* GIVEN TEXT *
+--
Indeed, the partial pooling model as the smallest error. This is due to the same property of shrinkage estimators we already observed earlier in the course: Shrinkage estimators fit the data not as well as other models (here the no pooling model) but they are better at out of sample prediction.

Note though, that this is not a big surprise, because this is how we specified the data generating process.

Here is a function that produces the same plot we just saw, and that takes the between department standard deviation as an input. This allows us to test if the partial pooling model does well, even if a full or now pooling model is the true DGP.

check.accuracy = function(sd_firm_satisfaction = .25, n_departments = 15) {
  fn = paste0("accuracy_",100*sd_firm_satisfaction,"_",n_departments,".Rdata")
  
  n_employees = 
    rep(c(5,22,98), each = n_departments/3) + 
    rbinom(n_departments,n_departments/3,.5)
  
  if (file.exists(fn)) {
    load(fn)
  } else {
     # simulate data
  department_mus = 
    rnorm(n_departments,
          mean_firm_satisfaction,
          sd_firm_satisfaction)
  firm_satisfaction = c()
  for (d in 1:n_departments) {
    employee_satisfaction = 
      rnorm(n_employees[d],
            department_mus[d],
            1)
+--
* PROVIDED RECORDS *
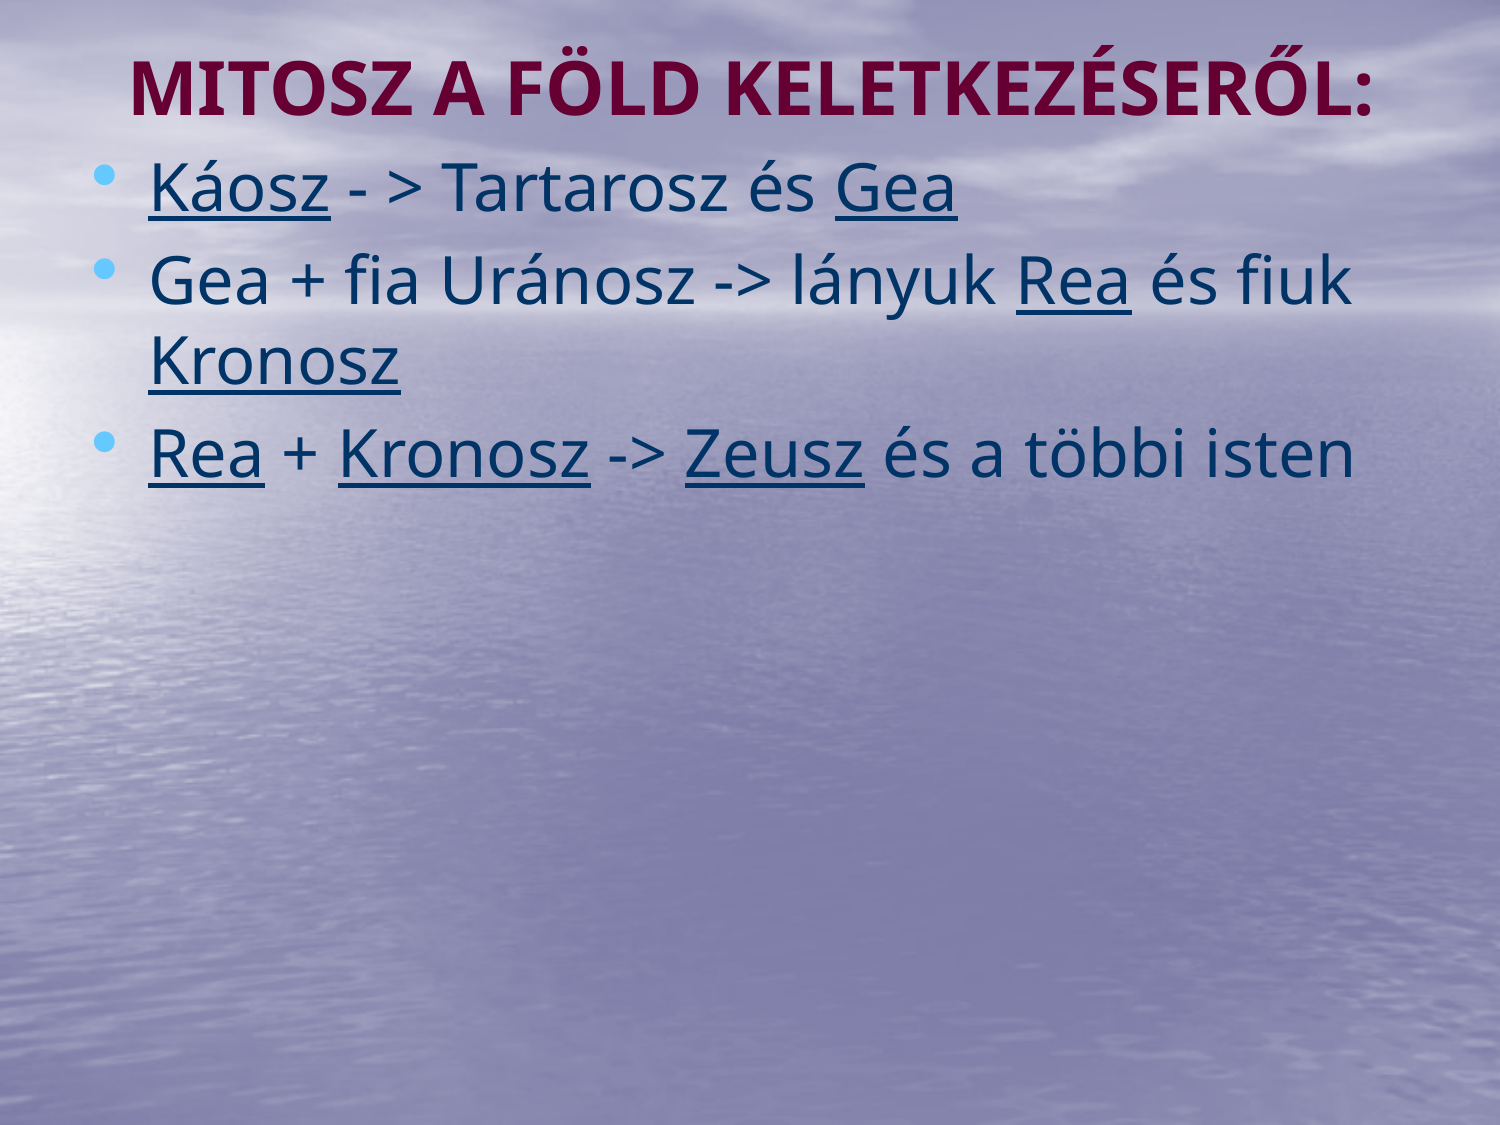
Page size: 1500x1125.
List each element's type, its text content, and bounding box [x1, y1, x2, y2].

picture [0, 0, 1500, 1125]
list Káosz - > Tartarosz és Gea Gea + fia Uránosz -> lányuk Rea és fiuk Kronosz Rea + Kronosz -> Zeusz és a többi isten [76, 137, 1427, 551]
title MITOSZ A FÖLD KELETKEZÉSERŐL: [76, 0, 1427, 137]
+--
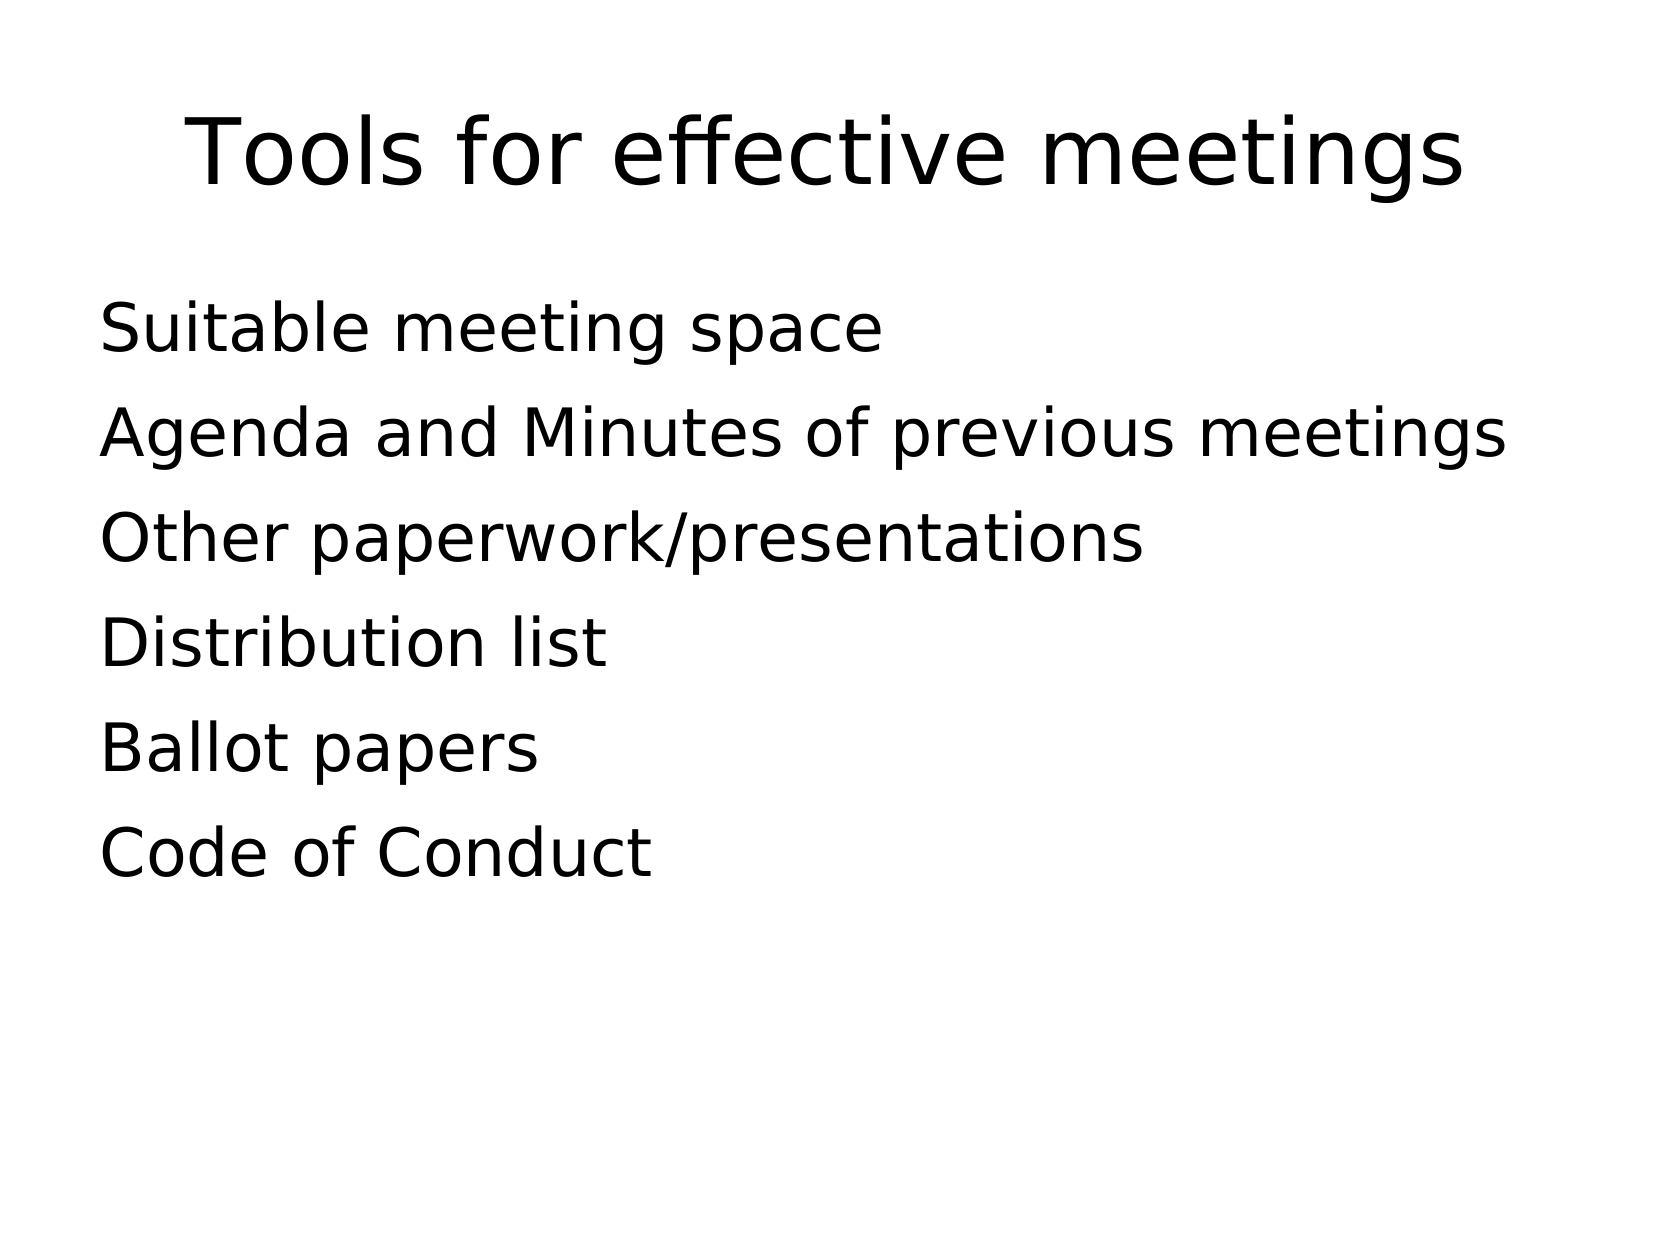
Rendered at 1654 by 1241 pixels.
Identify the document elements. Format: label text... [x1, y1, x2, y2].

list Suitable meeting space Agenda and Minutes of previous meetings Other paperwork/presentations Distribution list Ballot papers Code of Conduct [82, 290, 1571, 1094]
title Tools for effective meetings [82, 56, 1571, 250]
+--
* CHALLENGES *
• 1. Could you copy the partial pooling text from "Note though, that" up to and including "rbinom(n_departments,n_departments/3,.5)"?
• 2. Can you scale the rows from the line with "Page size: 1500x1125." up to and including the line with "picture [0, 0, 1500, 1125]" by giving those lines again, requests included, with every bounding box coordinate in the answers multiplied by 1.7 and rounded to a whole number, halves rounded up? Give only those lines.
The rows have no connection to the text about partial pooling.

* RESPONSE LIST *
• 1.
Note though, that this is not a big surprise, because this is how we specified the data generating process.

Here is a function that produces the same plot we just saw, and that takes the between department standard deviation as an input. This allows us to test if the partial pooling model does well, even if a full or now pooling model is the true DGP.

check.accuracy = function(sd_firm_satisfaction = .25, n_departments = 15) {
  fn = paste0("accuracy_",100*sd_firm_satisfaction,"_",n_departments,".Rdata")
  
  n_employees = 
    rep(c(5,22,98), each = n_departments/3) + 
    rbinom(n_departments,n_departments/3,.5)

• 2.
Page size: 1500x1125.
List each element's type, its text content, and bounding box [x1, y1, x2, y2].

picture [0, 0, 2550, 1913]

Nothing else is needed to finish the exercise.